Corn Syrup - Commercial Preparation

Commercial Preparation

Historically, corn syrup was produced by combining corn starch with dilute hydrochloric acid, and then heating the mixture under pressure. Currently, corn syrup is mainly produced by first adding the enzyme α-amylase to a mixture of corn starch and water. α-amylase is secreted by various species of the bacterium Bacillus; the enzyme is isolated from the liquid in which the bacteria are grown. The enzyme breaks the starch into oligosaccharides, which are then broken into glucose molecules by adding the enzyme glucoamylase, known also as "γ-amylase". Glucoamylase is secreted by various species of the fungus Aspergillus; the enzyme is isolated from the liquid in which the fungus is grown. The glucose can then be transformed into fructose by passing the glucose through a column that is loaded with the enzyme D-xylose isomerase, an enzyme that is isolated from the growth medium of any of several bacteria.
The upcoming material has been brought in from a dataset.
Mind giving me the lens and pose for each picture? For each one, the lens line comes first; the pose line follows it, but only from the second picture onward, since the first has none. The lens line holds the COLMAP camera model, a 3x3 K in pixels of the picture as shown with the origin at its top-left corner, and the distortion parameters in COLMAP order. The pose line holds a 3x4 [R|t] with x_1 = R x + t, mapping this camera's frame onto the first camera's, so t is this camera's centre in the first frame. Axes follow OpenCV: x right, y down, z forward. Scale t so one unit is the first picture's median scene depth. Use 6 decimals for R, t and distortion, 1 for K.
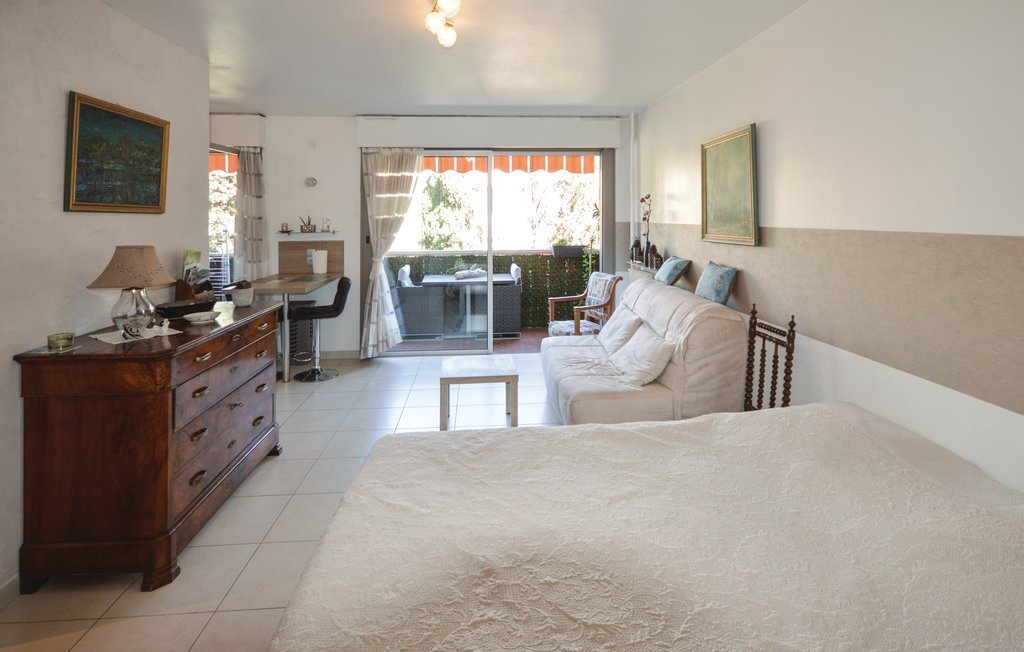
lens RADIAL K [[510.3, 0, 506.6], [0, 510.3, 210.6], [0, 0, 1]] dist [-0.000165, -0.000133]
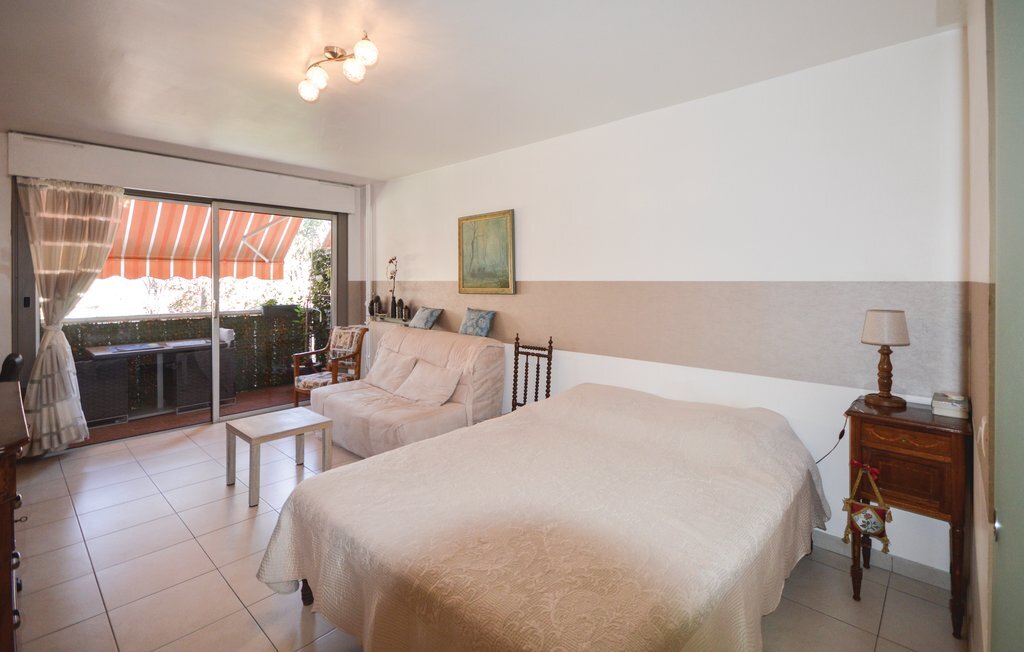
lens RADIAL K [[471.4, 0, 513.0], [0, 471.4, 282.5], [0, 0, 1]] dist [0.000904, 0.000102]
pose [[0.723791, 0.004644, 0.690004, -0.324469], [-0.013509, 0.999881, 0.007440, 0.019594], [-0.689888, -0.014706, 0.723767, 0.024861]]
Corn syrup is produced from number 2 yellow dent corn. When wet milled, about 2.3 litres of corn are required to yield an average of 947g of starch, to produce 1 kg of glucose or dextrose syrup. A bushel (25 kg) of corn will yield an average of 31.5 pounds (14.3 kg) of starch, which in turn will yield about 33.3 pounds (15.1 kg) of syrup. Thus, it takes about 2,300 litres of corn to produce a tonne of glucose syrup, or 60 bushels (1524 kg) of corn to produce one short ton.

The viscosity and sweetness of the syrup depends on the extent to which the hydrolysis reaction has been carried out. To distinguish different grades of syrup, they are rated according to their dextrose equivalent (DE).